- [ABOUT THIS EXERCISE]: In the thread on asking Korean parents for permission to marry, repeat word for word the passage starting with "(When meeting her" and going on through "드릴 자신이 있습니다.".

- [TEXT SECTION]:
....
# Marriage Proposal



## docket

Hi.

I'm going to be asking permission to marry from my girlfriend's Korean parents.  Can someone please give me a literal translation of English in how this is normally asked in Korean, as well as a phonetic spelling of the phrase in Korean?

Thanks!

d


----------



## Dublabla

Hi Docket.
Could you please be more specific about what you want?
What you need is just a literal translation of the phrase used to ask permission from future-epouse's parents like, 
'Please allow me to get married with your daughter' or something along this line?
When taking into consideration the cultural settings, 
My suggestion would be, 

"따님을 제게 주십시오. 평생 행복하게 해 주겠습니다."
(tta nim eol / je ge / ju sip si o/ , peong seng / heng bok ha ge/ he ju get sup ni da)
---The mark / is intended to show you when to make a pause in the middle of pronouncing this sentence.

(** literal translation simplified-so it could sound a little bit bizarre- : 
please give me your daughter, I'll make her happy forever)

I feel obliged to explain the words, 
: tta nim (polite way of saying "your daughter")
: je ge (polite way of saying "to me")
: Ju sip si o (polite way of saying "please give me)
: peong seng (forever)
: heng bok ha ge he ju get sup ni da (I'll make her happy)

(When meeting her parents in person, please keep it in your mind that your're expected to give the impression that you'll garantee the happiness of their daughter by your marriage with her...)

I hope you'll find this helpful.


----------



## 코미디 갤러리

이 결혼 허락해 주십시오.

따님을 행복하게 해 드릴 자신이 있습니다.


----------
....
- [SUPPLIED ENTRIES]:
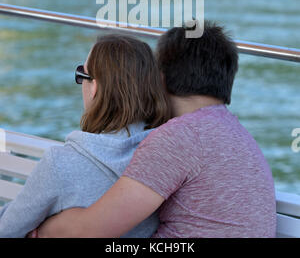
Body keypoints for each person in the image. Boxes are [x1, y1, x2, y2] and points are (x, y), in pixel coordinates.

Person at [34, 20, 277, 238]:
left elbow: (89, 231)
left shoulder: (179, 138)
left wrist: (42, 230)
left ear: (159, 78)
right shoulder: (240, 136)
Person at [0, 33, 171, 238]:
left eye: (82, 75)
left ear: (95, 88)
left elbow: (7, 230)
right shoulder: (168, 156)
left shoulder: (61, 165)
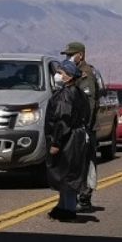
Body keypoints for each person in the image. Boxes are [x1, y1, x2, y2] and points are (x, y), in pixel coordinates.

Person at [45, 59, 91, 221]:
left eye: (61, 73)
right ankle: (61, 207)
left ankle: (69, 210)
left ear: (69, 76)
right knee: (66, 175)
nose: (57, 75)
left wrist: (56, 143)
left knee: (67, 176)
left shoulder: (66, 95)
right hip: (76, 138)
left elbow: (63, 120)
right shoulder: (78, 93)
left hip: (68, 141)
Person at [61, 42, 100, 213]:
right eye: (67, 55)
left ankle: (84, 198)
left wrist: (84, 126)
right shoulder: (72, 73)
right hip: (74, 127)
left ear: (81, 55)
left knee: (85, 162)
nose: (68, 58)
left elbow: (89, 103)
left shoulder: (86, 74)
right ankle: (73, 197)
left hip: (85, 127)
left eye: (71, 55)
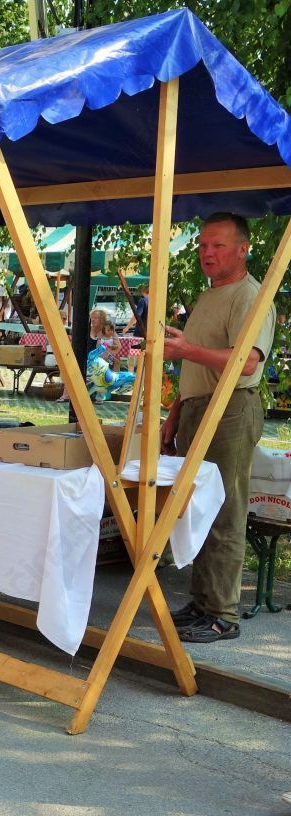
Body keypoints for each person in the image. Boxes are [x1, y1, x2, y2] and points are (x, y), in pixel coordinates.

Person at [161, 212, 276, 642]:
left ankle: (222, 614)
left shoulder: (250, 295)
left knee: (225, 510)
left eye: (218, 245)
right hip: (199, 407)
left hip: (230, 410)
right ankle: (202, 602)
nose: (207, 253)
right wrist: (175, 412)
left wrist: (186, 349)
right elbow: (198, 365)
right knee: (199, 507)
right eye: (203, 245)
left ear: (243, 249)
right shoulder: (211, 294)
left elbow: (246, 362)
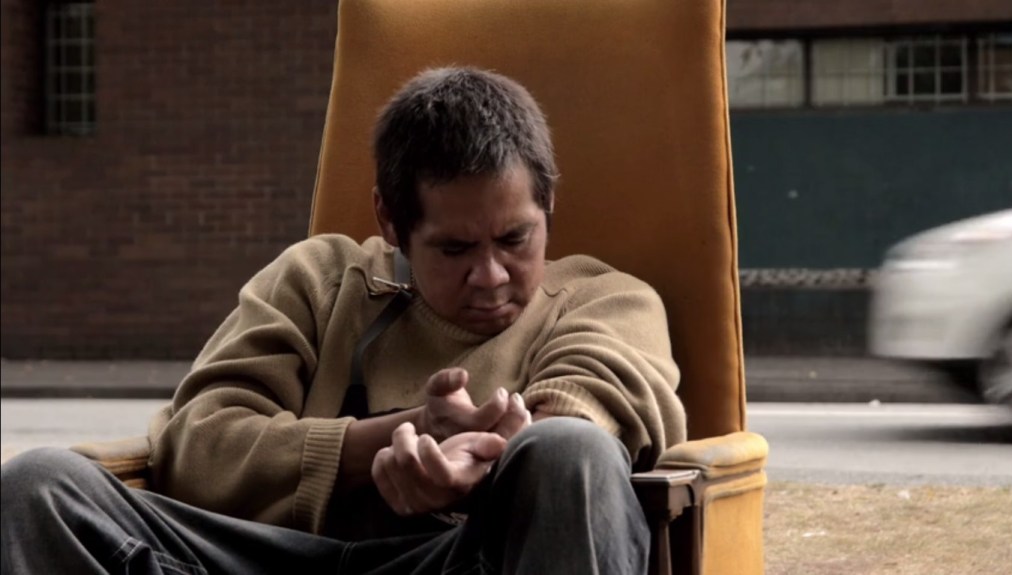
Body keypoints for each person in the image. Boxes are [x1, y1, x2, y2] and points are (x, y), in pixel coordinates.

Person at [1, 66, 687, 574]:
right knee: (39, 487)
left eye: (514, 239)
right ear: (390, 219)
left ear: (549, 205)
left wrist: (487, 457)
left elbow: (583, 414)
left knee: (569, 451)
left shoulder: (603, 298)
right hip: (265, 556)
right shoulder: (321, 278)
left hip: (460, 560)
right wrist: (390, 439)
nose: (491, 274)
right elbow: (198, 445)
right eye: (453, 249)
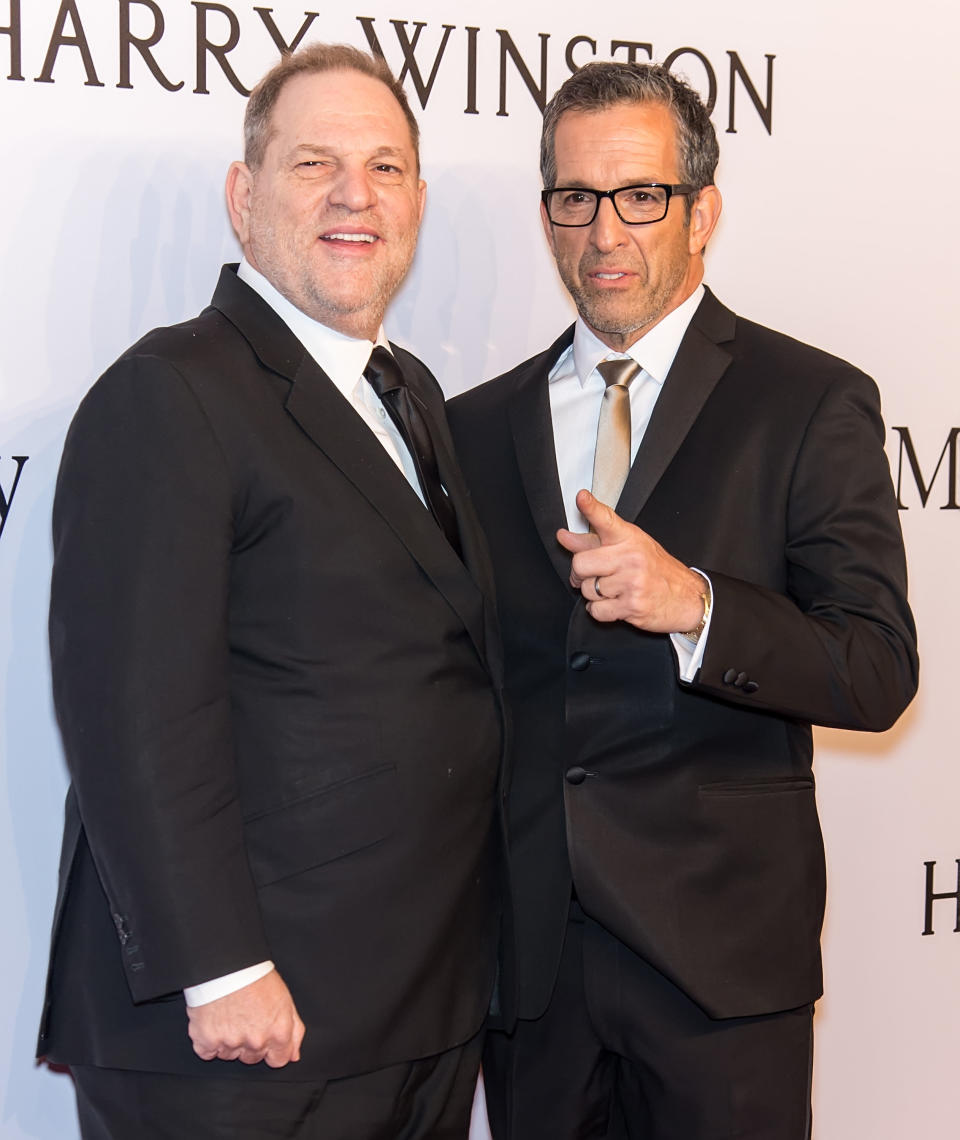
....
- [EXPECTED ANSWER]:
(When meeting her parents in person, please keep it in your mind that your're expected to give the impression that you'll garantee the happiness of their daughter by your marriage with her...)

I hope you'll find this helpful.


----------



## 코미디 갤러리

이 결혼 허락해 주십시오.

따님을 행복하게 해 드릴 자신이 있습니다.